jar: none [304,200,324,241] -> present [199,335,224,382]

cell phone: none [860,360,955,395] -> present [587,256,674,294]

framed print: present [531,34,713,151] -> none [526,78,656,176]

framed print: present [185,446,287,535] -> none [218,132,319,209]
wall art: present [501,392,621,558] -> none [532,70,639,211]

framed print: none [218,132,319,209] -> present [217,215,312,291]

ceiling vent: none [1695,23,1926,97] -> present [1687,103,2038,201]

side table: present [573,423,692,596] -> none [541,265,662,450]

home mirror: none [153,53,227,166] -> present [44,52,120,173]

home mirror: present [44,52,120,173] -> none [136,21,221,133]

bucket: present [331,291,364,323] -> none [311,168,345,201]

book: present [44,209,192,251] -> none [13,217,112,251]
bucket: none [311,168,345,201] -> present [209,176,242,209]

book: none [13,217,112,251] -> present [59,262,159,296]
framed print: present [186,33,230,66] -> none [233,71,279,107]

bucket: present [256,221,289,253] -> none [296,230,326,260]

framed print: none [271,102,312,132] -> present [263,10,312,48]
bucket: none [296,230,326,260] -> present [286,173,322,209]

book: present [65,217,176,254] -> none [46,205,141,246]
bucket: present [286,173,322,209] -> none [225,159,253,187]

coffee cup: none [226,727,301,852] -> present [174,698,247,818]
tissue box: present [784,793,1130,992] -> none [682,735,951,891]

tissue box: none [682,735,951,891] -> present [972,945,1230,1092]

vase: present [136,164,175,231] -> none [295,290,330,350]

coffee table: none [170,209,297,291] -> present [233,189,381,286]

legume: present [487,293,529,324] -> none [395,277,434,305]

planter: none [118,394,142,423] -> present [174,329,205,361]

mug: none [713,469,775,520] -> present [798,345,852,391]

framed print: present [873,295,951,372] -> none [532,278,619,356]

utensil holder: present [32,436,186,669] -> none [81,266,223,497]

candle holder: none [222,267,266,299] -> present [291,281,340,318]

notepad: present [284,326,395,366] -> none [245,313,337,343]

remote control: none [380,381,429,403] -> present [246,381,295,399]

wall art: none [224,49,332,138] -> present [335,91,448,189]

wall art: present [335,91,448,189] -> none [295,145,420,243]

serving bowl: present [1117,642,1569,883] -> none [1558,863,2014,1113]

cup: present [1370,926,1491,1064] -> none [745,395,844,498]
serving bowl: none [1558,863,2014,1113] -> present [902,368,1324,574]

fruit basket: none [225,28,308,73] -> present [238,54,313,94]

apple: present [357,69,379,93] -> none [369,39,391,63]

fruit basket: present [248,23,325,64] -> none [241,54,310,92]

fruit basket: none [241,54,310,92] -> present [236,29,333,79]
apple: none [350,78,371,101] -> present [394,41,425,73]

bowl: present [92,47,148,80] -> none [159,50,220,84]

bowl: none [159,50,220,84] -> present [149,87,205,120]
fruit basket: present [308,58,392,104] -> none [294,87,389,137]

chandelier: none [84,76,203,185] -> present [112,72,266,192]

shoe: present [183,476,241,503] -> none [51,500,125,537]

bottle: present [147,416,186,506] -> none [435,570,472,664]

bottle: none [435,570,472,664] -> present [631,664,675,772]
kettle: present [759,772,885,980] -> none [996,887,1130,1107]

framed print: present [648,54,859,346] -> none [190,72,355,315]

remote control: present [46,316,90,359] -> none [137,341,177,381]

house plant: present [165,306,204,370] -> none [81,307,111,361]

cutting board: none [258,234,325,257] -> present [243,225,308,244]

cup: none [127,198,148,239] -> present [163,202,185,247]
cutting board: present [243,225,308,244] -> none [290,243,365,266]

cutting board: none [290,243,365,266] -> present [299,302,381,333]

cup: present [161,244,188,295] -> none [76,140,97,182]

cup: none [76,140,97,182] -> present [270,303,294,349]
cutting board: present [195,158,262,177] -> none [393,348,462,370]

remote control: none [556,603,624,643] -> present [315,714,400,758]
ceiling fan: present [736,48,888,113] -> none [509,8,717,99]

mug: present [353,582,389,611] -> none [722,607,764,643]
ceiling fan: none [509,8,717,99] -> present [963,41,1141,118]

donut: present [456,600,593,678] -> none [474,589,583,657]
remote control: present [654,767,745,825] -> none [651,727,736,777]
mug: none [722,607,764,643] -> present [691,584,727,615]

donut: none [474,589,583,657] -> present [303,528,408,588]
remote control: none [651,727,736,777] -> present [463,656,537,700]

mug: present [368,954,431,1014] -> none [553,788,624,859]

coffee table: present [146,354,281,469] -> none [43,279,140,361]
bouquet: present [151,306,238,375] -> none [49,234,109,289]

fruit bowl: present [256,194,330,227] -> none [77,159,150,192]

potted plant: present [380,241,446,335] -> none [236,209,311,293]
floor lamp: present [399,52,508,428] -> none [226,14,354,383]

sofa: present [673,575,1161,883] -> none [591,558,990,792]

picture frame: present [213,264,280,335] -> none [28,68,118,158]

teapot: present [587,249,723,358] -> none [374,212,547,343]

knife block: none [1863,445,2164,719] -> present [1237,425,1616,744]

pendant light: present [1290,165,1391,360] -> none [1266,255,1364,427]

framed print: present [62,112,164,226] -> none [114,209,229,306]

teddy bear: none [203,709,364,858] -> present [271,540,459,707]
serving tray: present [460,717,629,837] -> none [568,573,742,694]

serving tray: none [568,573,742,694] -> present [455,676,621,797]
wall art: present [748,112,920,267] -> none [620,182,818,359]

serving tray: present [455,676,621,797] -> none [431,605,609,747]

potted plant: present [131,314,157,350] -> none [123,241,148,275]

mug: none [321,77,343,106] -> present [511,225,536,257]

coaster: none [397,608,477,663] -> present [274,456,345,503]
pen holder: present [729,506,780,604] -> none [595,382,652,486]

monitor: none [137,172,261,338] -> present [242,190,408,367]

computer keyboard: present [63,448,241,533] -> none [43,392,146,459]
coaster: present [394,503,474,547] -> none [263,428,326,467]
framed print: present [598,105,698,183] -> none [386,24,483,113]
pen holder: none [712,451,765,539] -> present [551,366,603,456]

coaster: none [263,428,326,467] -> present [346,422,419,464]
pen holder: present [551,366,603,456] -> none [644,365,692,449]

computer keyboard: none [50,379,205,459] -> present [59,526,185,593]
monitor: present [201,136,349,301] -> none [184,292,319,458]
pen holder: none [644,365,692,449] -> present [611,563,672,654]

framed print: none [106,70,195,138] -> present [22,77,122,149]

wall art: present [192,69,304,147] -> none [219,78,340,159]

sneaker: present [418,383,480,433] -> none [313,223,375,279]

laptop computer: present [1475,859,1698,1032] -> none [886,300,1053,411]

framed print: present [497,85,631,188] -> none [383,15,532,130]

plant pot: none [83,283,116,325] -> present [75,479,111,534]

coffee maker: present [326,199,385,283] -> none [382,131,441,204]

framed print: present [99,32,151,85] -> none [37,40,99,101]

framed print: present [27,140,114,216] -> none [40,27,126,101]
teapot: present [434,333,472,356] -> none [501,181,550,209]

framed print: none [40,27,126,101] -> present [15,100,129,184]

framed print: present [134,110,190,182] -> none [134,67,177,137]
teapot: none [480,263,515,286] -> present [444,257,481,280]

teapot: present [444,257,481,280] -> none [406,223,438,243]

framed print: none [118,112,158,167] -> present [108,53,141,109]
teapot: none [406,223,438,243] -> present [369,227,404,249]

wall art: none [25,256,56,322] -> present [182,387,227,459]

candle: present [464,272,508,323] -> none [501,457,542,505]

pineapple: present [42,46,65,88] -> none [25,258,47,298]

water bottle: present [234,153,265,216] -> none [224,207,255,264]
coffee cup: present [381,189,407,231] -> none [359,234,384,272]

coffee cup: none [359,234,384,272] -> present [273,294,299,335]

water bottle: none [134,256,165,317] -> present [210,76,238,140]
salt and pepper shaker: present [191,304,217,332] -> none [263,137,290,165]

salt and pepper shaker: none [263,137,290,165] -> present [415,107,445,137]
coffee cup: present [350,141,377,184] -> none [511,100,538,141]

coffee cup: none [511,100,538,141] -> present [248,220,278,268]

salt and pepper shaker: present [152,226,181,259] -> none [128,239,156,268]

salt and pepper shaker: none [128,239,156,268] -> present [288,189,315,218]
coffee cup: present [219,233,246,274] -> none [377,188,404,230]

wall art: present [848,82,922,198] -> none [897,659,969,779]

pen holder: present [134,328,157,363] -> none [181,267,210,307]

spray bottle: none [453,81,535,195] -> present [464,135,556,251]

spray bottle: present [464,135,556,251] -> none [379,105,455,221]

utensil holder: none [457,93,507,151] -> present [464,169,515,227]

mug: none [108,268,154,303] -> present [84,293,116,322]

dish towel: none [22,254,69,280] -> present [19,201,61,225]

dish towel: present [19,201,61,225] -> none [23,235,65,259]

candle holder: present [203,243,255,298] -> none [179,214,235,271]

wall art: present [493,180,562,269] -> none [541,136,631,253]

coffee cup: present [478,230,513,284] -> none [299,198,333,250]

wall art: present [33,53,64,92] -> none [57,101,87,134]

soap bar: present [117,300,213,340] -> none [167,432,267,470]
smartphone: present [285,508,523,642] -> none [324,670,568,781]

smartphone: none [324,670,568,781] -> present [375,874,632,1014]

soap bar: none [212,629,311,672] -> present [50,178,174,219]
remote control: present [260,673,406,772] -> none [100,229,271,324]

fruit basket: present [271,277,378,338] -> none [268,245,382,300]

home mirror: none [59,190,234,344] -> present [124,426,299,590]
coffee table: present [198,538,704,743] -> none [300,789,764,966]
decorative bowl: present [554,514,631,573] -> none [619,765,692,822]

### What is required
Where a line in the records above includes the string "remote", show it.

### Result below
remote control: none [380,381,429,403] -> present [246,381,295,399]
remote control: present [46,316,90,359] -> none [137,341,177,381]
remote control: none [556,603,624,643] -> present [315,714,400,758]
remote control: present [654,767,745,825] -> none [651,727,736,777]
remote control: none [651,727,736,777] -> present [463,656,537,700]
remote control: present [260,673,406,772] -> none [100,229,271,324]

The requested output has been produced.